**SET EXERCISE:** Reproduce, character for character, the lines of the listing below from the line holding "scientific name: Tuberolachnus salignus" to the line holding "order: Lamiales", both ends included.

**MATERIAL TO PROCESS:**
>> begin
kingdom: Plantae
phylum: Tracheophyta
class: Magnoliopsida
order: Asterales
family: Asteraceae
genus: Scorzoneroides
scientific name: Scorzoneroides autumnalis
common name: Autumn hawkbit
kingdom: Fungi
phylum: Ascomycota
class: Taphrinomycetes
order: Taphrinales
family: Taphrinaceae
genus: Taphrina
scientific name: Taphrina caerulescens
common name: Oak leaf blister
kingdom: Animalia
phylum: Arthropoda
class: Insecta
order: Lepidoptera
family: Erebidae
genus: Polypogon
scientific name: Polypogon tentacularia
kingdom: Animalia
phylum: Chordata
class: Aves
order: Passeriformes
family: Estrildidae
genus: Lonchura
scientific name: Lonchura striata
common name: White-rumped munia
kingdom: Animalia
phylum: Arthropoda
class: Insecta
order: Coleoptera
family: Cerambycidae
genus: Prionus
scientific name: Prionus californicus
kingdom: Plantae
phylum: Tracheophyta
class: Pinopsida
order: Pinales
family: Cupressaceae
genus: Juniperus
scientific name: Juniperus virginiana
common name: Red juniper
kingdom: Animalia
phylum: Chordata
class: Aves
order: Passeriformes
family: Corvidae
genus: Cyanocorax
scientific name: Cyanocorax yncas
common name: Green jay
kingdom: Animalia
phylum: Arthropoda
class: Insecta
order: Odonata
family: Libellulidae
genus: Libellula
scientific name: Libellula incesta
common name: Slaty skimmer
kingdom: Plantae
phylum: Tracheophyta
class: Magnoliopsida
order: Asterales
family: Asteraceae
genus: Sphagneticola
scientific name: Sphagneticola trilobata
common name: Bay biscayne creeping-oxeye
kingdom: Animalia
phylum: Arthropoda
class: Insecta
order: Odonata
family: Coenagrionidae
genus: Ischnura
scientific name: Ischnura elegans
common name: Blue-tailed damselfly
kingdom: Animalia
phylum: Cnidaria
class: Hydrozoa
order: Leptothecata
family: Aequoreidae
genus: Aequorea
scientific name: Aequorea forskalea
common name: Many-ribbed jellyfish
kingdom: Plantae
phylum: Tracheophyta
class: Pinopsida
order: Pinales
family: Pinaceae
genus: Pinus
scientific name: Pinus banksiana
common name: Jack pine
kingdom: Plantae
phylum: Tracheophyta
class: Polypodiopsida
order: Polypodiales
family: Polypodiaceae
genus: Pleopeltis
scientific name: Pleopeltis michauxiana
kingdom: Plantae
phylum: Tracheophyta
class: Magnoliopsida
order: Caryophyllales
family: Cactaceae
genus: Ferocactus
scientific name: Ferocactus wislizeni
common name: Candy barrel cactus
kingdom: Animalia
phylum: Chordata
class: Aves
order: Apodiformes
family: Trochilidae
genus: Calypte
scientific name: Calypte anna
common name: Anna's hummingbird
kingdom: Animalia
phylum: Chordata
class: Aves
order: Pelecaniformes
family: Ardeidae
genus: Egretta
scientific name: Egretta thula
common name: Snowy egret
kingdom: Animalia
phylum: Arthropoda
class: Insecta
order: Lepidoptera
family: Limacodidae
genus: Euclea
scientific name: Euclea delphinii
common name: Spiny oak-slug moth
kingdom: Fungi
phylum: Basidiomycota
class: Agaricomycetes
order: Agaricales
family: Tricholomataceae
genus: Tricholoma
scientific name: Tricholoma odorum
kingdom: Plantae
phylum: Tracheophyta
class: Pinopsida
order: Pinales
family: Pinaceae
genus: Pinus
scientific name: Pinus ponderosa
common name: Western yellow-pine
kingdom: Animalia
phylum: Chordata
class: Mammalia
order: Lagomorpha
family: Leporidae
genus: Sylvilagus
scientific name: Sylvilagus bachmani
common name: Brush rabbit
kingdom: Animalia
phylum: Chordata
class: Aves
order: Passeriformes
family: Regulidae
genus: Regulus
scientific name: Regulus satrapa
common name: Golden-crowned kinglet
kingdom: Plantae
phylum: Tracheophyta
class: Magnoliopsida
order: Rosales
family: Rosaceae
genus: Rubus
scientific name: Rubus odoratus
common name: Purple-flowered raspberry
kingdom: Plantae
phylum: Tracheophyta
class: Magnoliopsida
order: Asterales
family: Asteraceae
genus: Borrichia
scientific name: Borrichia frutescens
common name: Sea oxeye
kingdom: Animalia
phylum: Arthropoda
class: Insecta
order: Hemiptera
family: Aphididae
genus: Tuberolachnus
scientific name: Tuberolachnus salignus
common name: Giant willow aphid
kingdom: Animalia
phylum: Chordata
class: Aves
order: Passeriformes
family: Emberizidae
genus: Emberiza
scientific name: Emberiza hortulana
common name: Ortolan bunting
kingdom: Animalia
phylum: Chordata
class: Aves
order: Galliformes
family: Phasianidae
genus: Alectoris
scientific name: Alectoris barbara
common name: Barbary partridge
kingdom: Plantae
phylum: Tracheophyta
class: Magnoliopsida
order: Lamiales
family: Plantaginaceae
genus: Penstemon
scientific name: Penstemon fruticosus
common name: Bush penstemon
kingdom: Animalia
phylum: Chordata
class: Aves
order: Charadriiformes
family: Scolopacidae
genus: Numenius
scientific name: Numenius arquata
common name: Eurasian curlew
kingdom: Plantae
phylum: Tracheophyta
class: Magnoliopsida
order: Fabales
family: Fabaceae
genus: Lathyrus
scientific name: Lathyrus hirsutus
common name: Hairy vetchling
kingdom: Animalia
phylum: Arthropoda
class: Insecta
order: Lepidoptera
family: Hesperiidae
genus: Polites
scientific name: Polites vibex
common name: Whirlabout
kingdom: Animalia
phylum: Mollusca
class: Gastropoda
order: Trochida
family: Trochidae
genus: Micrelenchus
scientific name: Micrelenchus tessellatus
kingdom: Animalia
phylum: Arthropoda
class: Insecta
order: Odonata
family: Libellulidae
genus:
>> end
**RESPONSE TO THE TASK:**
scientific name: Tuberolachnus salignus
common name: Giant willow aphid
kingdom: Animalia
phylum: Chordata
class: Aves
order: Passeriformes
family: Emberizidae
genus: Emberiza
scientific name: Emberiza hortulana
common name: Ortolan bunting
kingdom: Animalia
phylum: Chordata
class: Aves
order: Galliformes
family: Phasianidae
genus: Alectoris
scientific name: Alectoris barbara
common name: Barbary partridge
kingdom: Plantae
phylum: Tracheophyta
class: Magnoliopsida
order: Lamiales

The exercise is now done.